Exercise aim. Wherever the string "shoulder" shows up in the data below, copy the whole line.

Material for this task.
******
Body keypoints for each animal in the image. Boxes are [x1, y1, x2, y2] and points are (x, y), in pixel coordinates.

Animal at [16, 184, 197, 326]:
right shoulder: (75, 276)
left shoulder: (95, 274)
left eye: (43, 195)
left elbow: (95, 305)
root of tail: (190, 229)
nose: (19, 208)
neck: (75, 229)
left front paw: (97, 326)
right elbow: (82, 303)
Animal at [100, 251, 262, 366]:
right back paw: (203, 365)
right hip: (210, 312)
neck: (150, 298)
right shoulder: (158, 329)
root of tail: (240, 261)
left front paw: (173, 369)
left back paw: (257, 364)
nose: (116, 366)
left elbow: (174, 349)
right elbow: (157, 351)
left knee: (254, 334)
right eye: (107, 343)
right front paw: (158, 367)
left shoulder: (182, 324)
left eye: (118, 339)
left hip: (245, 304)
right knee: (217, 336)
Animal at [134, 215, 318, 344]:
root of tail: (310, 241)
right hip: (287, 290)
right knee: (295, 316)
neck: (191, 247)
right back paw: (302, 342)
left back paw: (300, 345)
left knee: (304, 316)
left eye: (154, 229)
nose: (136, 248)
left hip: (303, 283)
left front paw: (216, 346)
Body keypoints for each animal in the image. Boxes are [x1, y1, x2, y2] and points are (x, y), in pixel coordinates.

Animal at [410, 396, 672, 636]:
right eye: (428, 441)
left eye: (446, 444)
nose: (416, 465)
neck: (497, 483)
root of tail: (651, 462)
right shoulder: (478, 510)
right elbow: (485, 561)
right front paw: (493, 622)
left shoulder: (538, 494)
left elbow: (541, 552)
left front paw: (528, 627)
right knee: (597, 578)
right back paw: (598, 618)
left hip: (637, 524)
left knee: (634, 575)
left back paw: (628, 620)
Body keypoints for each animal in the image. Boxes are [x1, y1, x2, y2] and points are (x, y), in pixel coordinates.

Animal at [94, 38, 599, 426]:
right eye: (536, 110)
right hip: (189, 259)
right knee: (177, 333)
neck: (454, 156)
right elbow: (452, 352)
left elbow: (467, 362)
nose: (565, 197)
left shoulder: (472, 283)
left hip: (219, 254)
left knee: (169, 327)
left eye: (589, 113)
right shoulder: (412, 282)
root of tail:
******
Response box.
right shoulder: (75, 276)
left shoulder: (95, 274)
right shoulder: (158, 329)
left shoulder: (182, 324)
right shoulder: (478, 510)
left shoulder: (538, 494)
left shoulder: (472, 283)
right shoulder: (412, 282)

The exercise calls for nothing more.